La Hongrie, membre de l'Union européenne depuis 2004, traverse une crise profonde de son État de droit. Depuis l'arrivée au pouvoir de Viktor Orbán en 2010, le pays a vu ses institutions démocratiques s'affaiblir progressivement. Les réformes constitutionnelles, la mainmise sur la justice et les médias, ainsi que la répression de la société civile ont suscité de vives inquiétudes à Bruxelles.
Un constat alarmant
Les rapports de la Commission européenne et du Parlement européen pointent régulièrement les atteintes à l'État de droit en Hongrie. La liberté de la presse est menacée, les juges sont soumis à des pressions politiques et les ONG sont stigmatisées. Le mécanisme de conditionnalité budgétaire, qui lie le versement des fonds européens au respect de l'État de droit, a été activé, mais ses effets restent limités.

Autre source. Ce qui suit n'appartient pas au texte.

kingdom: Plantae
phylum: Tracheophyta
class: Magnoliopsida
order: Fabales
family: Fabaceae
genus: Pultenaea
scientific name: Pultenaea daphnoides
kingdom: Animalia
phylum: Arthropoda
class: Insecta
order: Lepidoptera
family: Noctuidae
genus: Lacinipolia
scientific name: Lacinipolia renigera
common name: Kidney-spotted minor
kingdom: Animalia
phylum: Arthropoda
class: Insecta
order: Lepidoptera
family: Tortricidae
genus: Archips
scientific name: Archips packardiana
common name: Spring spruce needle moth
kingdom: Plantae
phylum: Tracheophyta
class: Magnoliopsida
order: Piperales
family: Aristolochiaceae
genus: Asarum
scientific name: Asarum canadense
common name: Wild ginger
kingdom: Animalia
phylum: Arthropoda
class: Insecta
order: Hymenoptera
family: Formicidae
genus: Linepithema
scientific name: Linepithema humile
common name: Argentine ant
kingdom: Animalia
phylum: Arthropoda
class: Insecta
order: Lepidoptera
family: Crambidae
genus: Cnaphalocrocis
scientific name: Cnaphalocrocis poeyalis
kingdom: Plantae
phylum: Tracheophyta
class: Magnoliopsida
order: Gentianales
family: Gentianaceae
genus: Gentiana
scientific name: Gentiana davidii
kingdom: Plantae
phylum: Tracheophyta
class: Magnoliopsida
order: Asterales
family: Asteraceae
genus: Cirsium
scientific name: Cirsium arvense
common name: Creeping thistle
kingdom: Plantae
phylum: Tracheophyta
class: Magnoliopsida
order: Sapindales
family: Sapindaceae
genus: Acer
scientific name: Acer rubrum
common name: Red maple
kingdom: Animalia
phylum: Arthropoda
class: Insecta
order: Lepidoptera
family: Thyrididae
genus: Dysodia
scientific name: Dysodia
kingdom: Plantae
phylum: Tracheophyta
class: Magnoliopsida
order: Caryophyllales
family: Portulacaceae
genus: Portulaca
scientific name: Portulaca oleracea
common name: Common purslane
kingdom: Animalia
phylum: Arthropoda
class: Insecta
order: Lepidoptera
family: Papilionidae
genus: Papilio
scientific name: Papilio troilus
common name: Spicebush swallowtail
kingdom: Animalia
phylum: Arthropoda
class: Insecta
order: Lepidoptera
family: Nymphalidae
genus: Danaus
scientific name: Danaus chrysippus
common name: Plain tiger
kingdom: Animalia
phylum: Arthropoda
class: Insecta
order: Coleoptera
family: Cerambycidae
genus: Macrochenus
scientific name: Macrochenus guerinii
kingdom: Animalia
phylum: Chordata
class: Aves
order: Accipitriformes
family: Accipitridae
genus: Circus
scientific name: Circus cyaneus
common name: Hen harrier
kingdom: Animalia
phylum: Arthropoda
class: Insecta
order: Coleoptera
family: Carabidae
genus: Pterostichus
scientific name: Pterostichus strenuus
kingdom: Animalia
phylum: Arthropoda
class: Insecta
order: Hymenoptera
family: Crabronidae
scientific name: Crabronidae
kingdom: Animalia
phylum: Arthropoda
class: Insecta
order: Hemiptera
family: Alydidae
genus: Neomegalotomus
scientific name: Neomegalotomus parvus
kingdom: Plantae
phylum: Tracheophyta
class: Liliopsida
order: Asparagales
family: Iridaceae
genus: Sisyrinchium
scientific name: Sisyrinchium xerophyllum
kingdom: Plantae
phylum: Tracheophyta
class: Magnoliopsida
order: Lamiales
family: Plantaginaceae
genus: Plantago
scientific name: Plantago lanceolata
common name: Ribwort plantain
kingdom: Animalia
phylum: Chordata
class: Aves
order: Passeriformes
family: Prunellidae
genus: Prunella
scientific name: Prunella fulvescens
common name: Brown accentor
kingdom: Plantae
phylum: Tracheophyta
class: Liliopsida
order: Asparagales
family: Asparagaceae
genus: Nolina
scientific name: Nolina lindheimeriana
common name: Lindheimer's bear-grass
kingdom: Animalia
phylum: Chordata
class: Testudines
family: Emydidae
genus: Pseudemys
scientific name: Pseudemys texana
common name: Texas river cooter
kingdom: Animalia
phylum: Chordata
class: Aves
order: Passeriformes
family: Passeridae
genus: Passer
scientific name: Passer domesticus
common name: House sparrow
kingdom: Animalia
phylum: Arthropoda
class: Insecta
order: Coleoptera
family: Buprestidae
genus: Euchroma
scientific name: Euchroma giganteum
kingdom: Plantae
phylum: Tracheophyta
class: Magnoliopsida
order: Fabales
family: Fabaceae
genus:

Les enjeux pour l'Union européenne
L'Union européenne ne peut tolérer une telle dérive au sein de ses frontières. La défense de l'État de droit est un pilier fondamental de l'intégration européenne. Si Bruxelles ne réagit pas fermement, c'est l'ensemble du projet européen qui est fragilisé. La Hongrie n'est pas un cas isolé : la Pologne a également connu des tensions similaires, mais le nouveau gouvernement polonais a amorcé un retour à la normale.
Quelles solutions ?
Plusieurs pistes sont envisagées pour restaurer l'État de droit en Hongrie :
- Renforcer le mécanisme de conditionnalité budgétaire en suspendant les fonds européens tant que les réformes ne sont pas engagées.
- Utiliser la procédure de l'article 7 du traité sur l'Union européenne, qui peut conduire à la suspension des droits de vote de la Hongrie au Conseil.
- Soutenir les acteurs locaux de la société civile et les médias indépendants.
- Encourager un dialogue politique avec le gouvernement hongrois pour trouver une issue négociée.
Le rôle des citoyens européens
Les citoyens européens ont un rôle à jouer en se mobilisant pour la défense de la démocratie. Les élections européennes de 2024 ont montré une prise de conscience, mais il reste encore beaucoup à faire. Les associations et les partis politiques doivent continuer à sensibiliser l'opinion publique sur l'importance de l'État de droit.
En conclusion, l'Union européenne doit agir avec détermination pour soutenir la restauration de l'État de droit en Hongrie. C'est une question de crédibilité et de survie pour le projet européen. Les valeurs de démocratie, de liberté et de justice ne peuvent être sacrifiées sur l'autel de compromis politiques.